Australia’s New Social Media Legislation
By Kristin Acheson
Social media has turned the way news is shared on its head in the last fifteen years switching from the newspaper and television to personalized social media accounts. According to Forbes, 36% of social media users use Facebook for news while YouTube, a Google subsidiary, comes in at 21% of users. Most people who are on social media come across news at some point and look to social media for both entertainment and information. Now more than ever, knowing what is happening in the world is important for personal safety and sanity in the form of maintaining connection with the world. In the last couple of weeks, Australia put forth a proposed law that would require Google and Facebook to compensate media publishers for the content they put out on their sites. In retaliation, Facebook blocked legitimate news outlets which caused an influx of false claims about the COVID-19 vaccinations. Google threatened to block their search engine entirely in the country. On the other hand, Microsoft is working towards paying these small publishers and news organizations for their content in the EU. After tech giants Facebook and Google initially balked at the legislation and decided that it was better to block news sources than pay the publishers for their work, these parties have returned to the negotiation table. Any news organization that makes over 150,000 dollars in annual revenue could be entitled to this compensation. The negotiations are still ongoing with terminology such as “final arbitration” which assumes there will be an independent arbitrator that values the payments for each news source.

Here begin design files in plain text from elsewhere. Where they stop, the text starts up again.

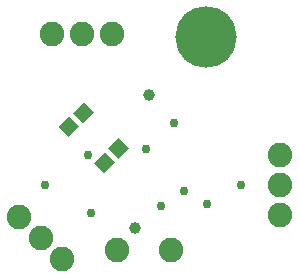
<source format=gbr>
G04 EAGLE Gerber RS-274X export*
G75*
%MOMM*%
%FSLAX34Y34*%
%LPD*%
%INSoldermask Bottom*%
%IPPOS*%
%AMOC8*
5,1,8,0,0,1.08239X$1,22.5*%
G01*
G04 Define Apertures*
%ADD10C,5.203200*%
%ADD11C,2.082800*%
%ADD12R,1.303200X1.203200*%
%ADD13C,0.753200*%
%ADD14C,1.003200*%
D10*
X175000Y205000D03*
D11*
X145000Y25000D03*
X100000Y25000D03*
X44600Y207500D03*
X70000Y207500D03*
X95400Y207500D03*
X237500Y105400D03*
X237500Y80000D03*
X237500Y54600D03*
X52961Y17039D03*
X35000Y35000D03*
X17039Y52961D03*
D12*
G36*
X67851Y129343D02*
X58637Y120129D01*
X50129Y128637D01*
X59343Y137851D01*
X67851Y129343D01*
G37*
G36*
X79871Y141363D02*
X70657Y132149D01*
X62149Y140657D01*
X71363Y149871D01*
X79871Y141363D01*
G37*
G36*
X97851Y99343D02*
X88637Y90129D01*
X80129Y98637D01*
X89343Y107851D01*
X97851Y99343D01*
G37*
G36*
X109871Y111363D02*
X100657Y102149D01*
X92149Y110657D01*
X101363Y119871D01*
X109871Y111363D01*
G37*
D13*
X137000Y62000D03*
X75000Y105000D03*
D14*
X127000Y156000D03*
X115000Y43000D03*
D13*
X78000Y56000D03*
X205000Y80000D03*
X156000Y75000D03*
X176000Y64000D03*
X124000Y110000D03*
X39000Y80000D03*
X148000Y132000D03*
M02*

</source>
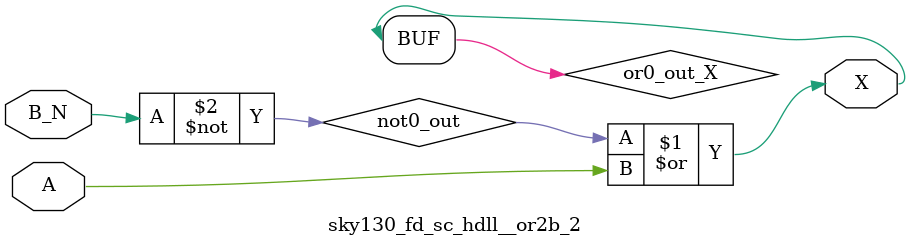
<source format=v>
/*
 * Copyright 2020 The SkyWater PDK Authors
 *
 * Licensed under the Apache License, Version 2.0 (the "License");
 * you may not use this file except in compliance with the License.
 * You may obtain a copy of the License at
 *
 *     https://www.apache.org/licenses/LICENSE-2.0
 *
 * Unless required by applicable law or agreed to in writing, software
 * distributed under the License is distributed on an "AS IS" BASIS,
 * WITHOUT WARRANTIES OR CONDITIONS OF ANY KIND, either express or implied.
 * See the License for the specific language governing permissions and
 * limitations under the License.
 *
 * SPDX-License-Identifier: Apache-2.0
*/


`ifndef SKY130_FD_SC_HDLL__OR2B_2_FUNCTIONAL_V
`define SKY130_FD_SC_HDLL__OR2B_2_FUNCTIONAL_V

/**
 * or2b: 2-input OR, first input inverted.
 *
 * Verilog simulation functional model.
 */

`timescale 1ns / 1ps
`default_nettype none

`celldefine
module sky130_fd_sc_hdll__or2b_2 (
    X  ,
    A  ,
    B_N
);

    // Module ports
    output X  ;
    input  A  ;
    input  B_N;

    // Local signals
    wire not0_out ;
    wire or0_out_X;

    //  Name  Output     Other arguments
    not not0 (not0_out , B_N            );
    or  or0  (or0_out_X, not0_out, A    );
    buf buf0 (X        , or0_out_X      );

endmodule
`endcelldefine

`default_nettype wire
`endif  // SKY130_FD_SC_HDLL__OR2B_2_FUNCTIONAL_V

</source>
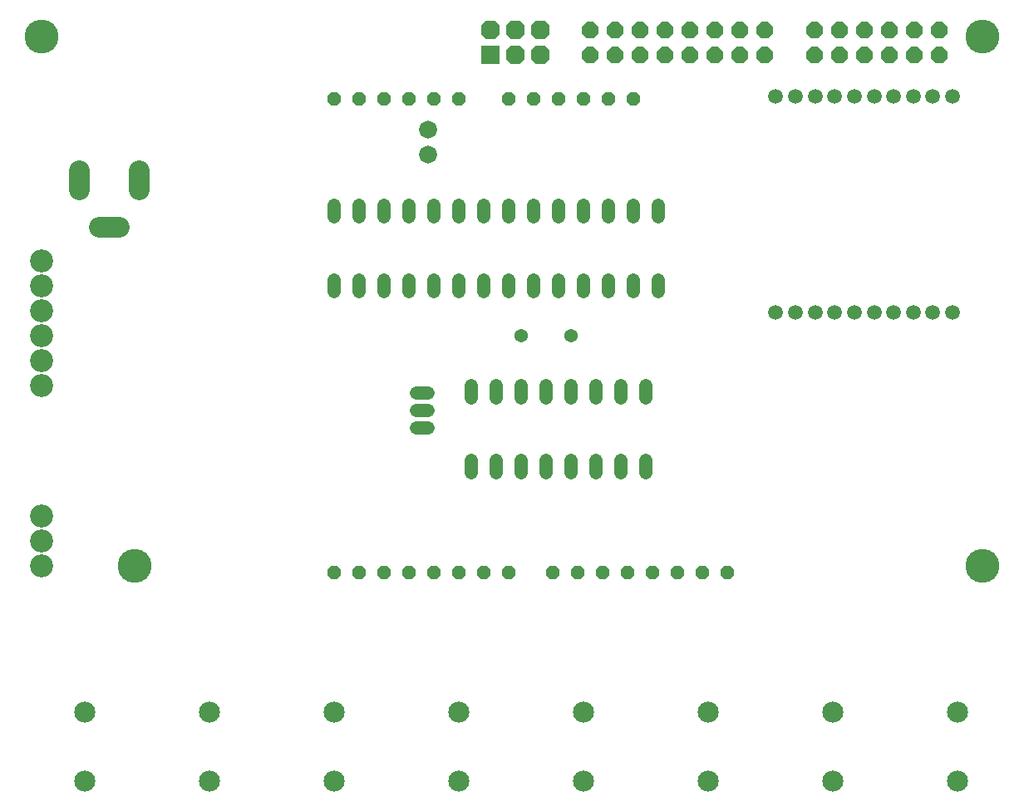
<source format=gbs>
G75*
G70*
%OFA0B0*%
%FSLAX24Y24*%
%IPPOS*%
%LPD*%
%AMOC8*
5,1,8,0,0,1.08239X$1,22.5*
%
%ADD10C,0.1360*%
%ADD11C,0.0540*%
%ADD12R,0.0760X0.0760*%
%ADD13OC8,0.0760*%
%ADD14C,0.0920*%
%ADD15OC8,0.0660*%
%ADD16OC8,0.0560*%
%ADD17C,0.0520*%
%ADD18C,0.0540*%
%ADD19C,0.0847*%
%ADD20C,0.0847*%
%ADD21C,0.0590*%
%ADD22C,0.0720*%
D10*
X005920Y011220D03*
X002170Y032470D03*
X039920Y032470D03*
X039920Y011220D03*
D11*
X026420Y014980D02*
X026420Y015460D01*
X025420Y015460D02*
X025420Y014980D01*
X024420Y014980D02*
X024420Y015460D01*
X023420Y015460D02*
X023420Y014980D01*
X022420Y014980D02*
X022420Y015460D01*
X021420Y015460D02*
X021420Y014980D01*
X020420Y014980D02*
X020420Y015460D01*
X019420Y015460D02*
X019420Y014980D01*
X019420Y017980D02*
X019420Y018460D01*
X020420Y018460D02*
X020420Y017980D01*
X021420Y017980D02*
X021420Y018460D01*
X022420Y018460D02*
X022420Y017980D01*
X023420Y017980D02*
X023420Y018460D01*
X024420Y018460D02*
X024420Y017980D01*
X025420Y017980D02*
X025420Y018460D01*
X026420Y018460D02*
X026420Y017980D01*
X025920Y022230D02*
X025920Y022710D01*
X024920Y022710D02*
X024920Y022230D01*
X023920Y022230D02*
X023920Y022710D01*
X022920Y022710D02*
X022920Y022230D01*
X021920Y022230D02*
X021920Y022710D01*
X020920Y022710D02*
X020920Y022230D01*
X019920Y022230D02*
X019920Y022710D01*
X018920Y022710D02*
X018920Y022230D01*
X017920Y022230D02*
X017920Y022710D01*
X016920Y022710D02*
X016920Y022230D01*
X015920Y022230D02*
X015920Y022710D01*
X014920Y022710D02*
X014920Y022230D01*
X013920Y022230D02*
X013920Y022710D01*
X013920Y025230D02*
X013920Y025710D01*
X014920Y025710D02*
X014920Y025230D01*
X015920Y025230D02*
X015920Y025710D01*
X016920Y025710D02*
X016920Y025230D01*
X017920Y025230D02*
X017920Y025710D01*
X018920Y025710D02*
X018920Y025230D01*
X019920Y025230D02*
X019920Y025710D01*
X020920Y025710D02*
X020920Y025230D01*
X021920Y025230D02*
X021920Y025710D01*
X022920Y025710D02*
X022920Y025230D01*
X023920Y025230D02*
X023920Y025710D01*
X024920Y025710D02*
X024920Y025230D01*
X025920Y025230D02*
X025920Y025710D01*
X026920Y025710D02*
X026920Y025230D01*
X026920Y022710D02*
X026920Y022230D01*
D12*
X020170Y031720D03*
D13*
X021170Y031720D03*
X022170Y031720D03*
X022170Y032720D03*
X021170Y032720D03*
X020170Y032720D03*
D14*
X002170Y023470D03*
X002170Y022470D03*
X002170Y021470D03*
X002170Y020470D03*
X002170Y019470D03*
X002170Y018470D03*
X002170Y013220D03*
X002170Y012220D03*
X002170Y011220D03*
D15*
X024170Y031720D03*
X024170Y032720D03*
X025170Y032720D03*
X026170Y032720D03*
X027170Y032720D03*
X027170Y031720D03*
X026170Y031720D03*
X025170Y031720D03*
X028170Y031720D03*
X029170Y031720D03*
X030170Y031720D03*
X030170Y032720D03*
X029170Y032720D03*
X028170Y032720D03*
X031170Y032720D03*
X031170Y031720D03*
X033170Y031720D03*
X033170Y032720D03*
X034170Y032720D03*
X035170Y032720D03*
X036170Y032720D03*
X036170Y031720D03*
X035170Y031720D03*
X034170Y031720D03*
X037170Y031720D03*
X038170Y031720D03*
X038170Y032720D03*
X037170Y032720D03*
D16*
X025920Y029970D03*
X024920Y029970D03*
X023920Y029970D03*
X022920Y029970D03*
X021920Y029970D03*
X020920Y029970D03*
X018920Y029970D03*
X017920Y029970D03*
X016920Y029970D03*
X015920Y029970D03*
X014920Y029970D03*
X013920Y029970D03*
X013920Y010970D03*
X014920Y010970D03*
X015920Y010970D03*
X016920Y010970D03*
X017920Y010970D03*
X018920Y010970D03*
X019920Y010970D03*
X020920Y010970D03*
X022670Y010970D03*
X023670Y010970D03*
X024670Y010970D03*
X025670Y010970D03*
X026670Y010970D03*
X027670Y010970D03*
X028670Y010970D03*
X029670Y010970D03*
D17*
X017681Y016770D02*
X017221Y016770D01*
X017221Y017470D02*
X017681Y017470D01*
X017681Y018170D02*
X017221Y018170D01*
D18*
X021420Y020470D03*
X023420Y020470D03*
D19*
X003920Y002598D03*
X003920Y005354D03*
X008920Y005354D03*
X008920Y002598D03*
X013920Y002598D03*
X013920Y005354D03*
X018920Y005354D03*
X018920Y002598D03*
X023920Y002598D03*
X023920Y005354D03*
X028920Y005354D03*
X028920Y002598D03*
X033920Y002598D03*
X033920Y005354D03*
X038920Y005354D03*
X038920Y002598D03*
D20*
X006070Y026326D02*
X006070Y027114D01*
X003670Y027114D02*
X003670Y026326D01*
X004476Y024820D02*
X005264Y024820D01*
D21*
X031627Y021389D03*
X032414Y021389D03*
X033201Y021389D03*
X033989Y021389D03*
X034776Y021389D03*
X035564Y021389D03*
X036351Y021389D03*
X037139Y021389D03*
X037926Y021389D03*
X038713Y021389D03*
X038713Y030051D03*
X037926Y030051D03*
X037139Y030051D03*
X036351Y030051D03*
X035564Y030051D03*
X034776Y030051D03*
X033989Y030051D03*
X033201Y030051D03*
X032414Y030051D03*
X031627Y030051D03*
D22*
X017670Y028720D03*
X017670Y027720D03*
M02*

</source>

The internet is a difficult place to pass legislation on due to its wide and confusing reach and limited legal precedent. Therefore, at times like this when a proposed law is close to being enacted it is an interesting time in the future of the way the internet can be used. The interconnected nature of the Internet has made global economies and legal systems even more connected, meaning that change in one location may indicate impending change in others. Countries, including Canada, are looking for ways that they can pass this new legislation in their own countries although there is no timeline for this proposal yet. The “The News Industry is Being Destroyed” episode from Netflix’s original show the Patriot Act shows that local news sources make up half of the original reporting, but employees are underpaid with the amount of work they do. Working towards social media companies compensating news sources for the work they do is a step in the right direction. News publishers and social media companies share the common problem of false news that could be addressed with this mutual collaboration by ensuring news outlets have the means necessary to create reliable content.